History has seen talented artists like Da Vinci, Van Gogh, and Picasso. But how are lesser artists meant to measure up? Especially if the world has seen only one of their paintings?
Johannes Gumpp was an Austrian painter who, in 1646, painted his own self-portrait. There are no other noteworthy works by him. There seem to be no other works by him at all. For some reason, his self-portrait is the only proof of his career.
The reason it is so remarkable is because of how different it is: not just in its aesthetic, but in its content.
Aesthetically, it’s shocking — the self-portrait contains three heads. Content-wise, there are profound observations to be made.
In order to create a self-portrait, an artist needs to see himself. In order to see himself, he needs a mirror. Artisans in Venice perfected the method of making glass mirrors in the previous century, meaning that by Gumpp’s time, he’d have had access to a perfectly detailed reflection of himself. There are two questions that concern this mirror, however.
Firstly, how did he afford it? At the end of the 1600s, mirrors were such expensive luxuries that the Countess de Fiesque allegedly traded an entire farm for just one.
Secondly, why did he include the mirror itself in the painting? Usually, when working on a self-portrait, an artist looks into the mirror and paints what he sees: himself and the surrounding still life. Until modern times when the technique was made popular by artists like Norman Rockwell, it was rare if not unheard of to paint the actual mirror itself into the work of art.
Gumpp’s curious style doesn’t end there, though. The face of the artist in the painting is not visible as his back is turned. Next to his body, Gumpp didn’t just paint the mirror he had looked into for the sake of creating his self-portrait, but he painted the self-portrait itself! His face is duplicated in both the painting’s mirror and the painting’s canvas. In total, there are three Gumpps.
Interest in the self-portrait doesn’t end with its visual analysis. When considering Gumpp’s threesome, question arise about the number’s significance. Was he considering his youth, his adult life, and old age? Was he drawing parallels to the Holy Trinity?

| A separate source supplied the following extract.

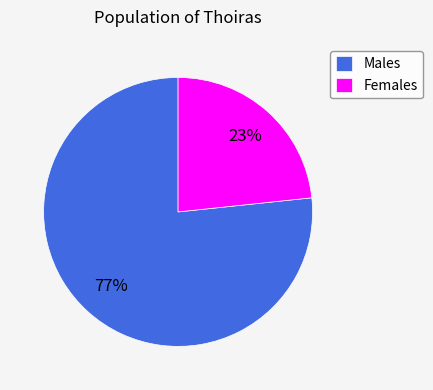

Is there a majority slice in this chart?

Yes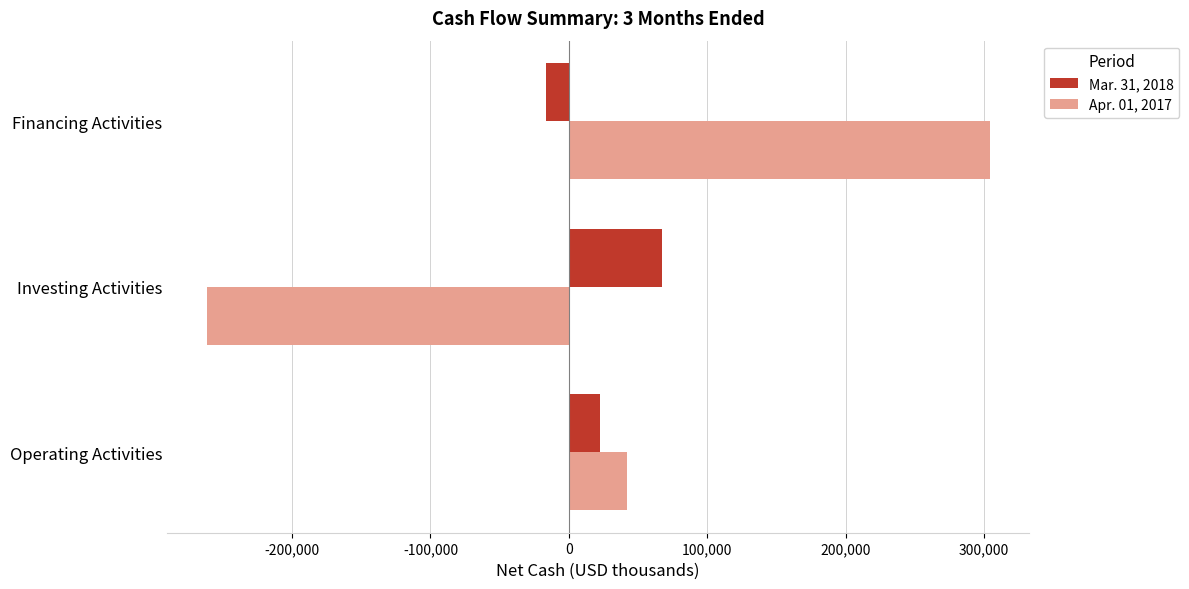

What is the total value across all series at Financing Activities?

287449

Even more interesting is that below each of his faces are two animals: a cat, positioned below the mirror, and a dog, positioned below the painting. There are three Gumpps in the self-portrait and there are three living beings in the self-portrait. While Gumpp’s two faces seem serene and unemotional, the two animals are clearly agitated, warring with each other. Could there be any significance behind these representations?
Yet another question that arises is: where are they looking? Rather, why are they looking in those directions? It is obvious that the Gumpp in the mirror is looking back at the faceless body of the artist. What’s not so obvious is where the Gumpp on the canvas is looking. To hazard a guess, it seems like Gummp’s face on the canvas is looking out of the painting, out of the self-portrait, and at the viewer. Why is the portrait looking ahead? Why not the artist?
Unfortunately, these are questions that will never be answered and mystery will forever surround the painter and his self-portrait.
Born in Innsbruck in 1626, Gumpp was the son of an architect. The whole family was employed in the arts for centuries. That’s all that’s known about the family, though. There’s no proof of how he made a living, nor where his life’s work may have gone. All that’s known is that he created this singular piece that still amuses and confounds historians and art appreciators alike.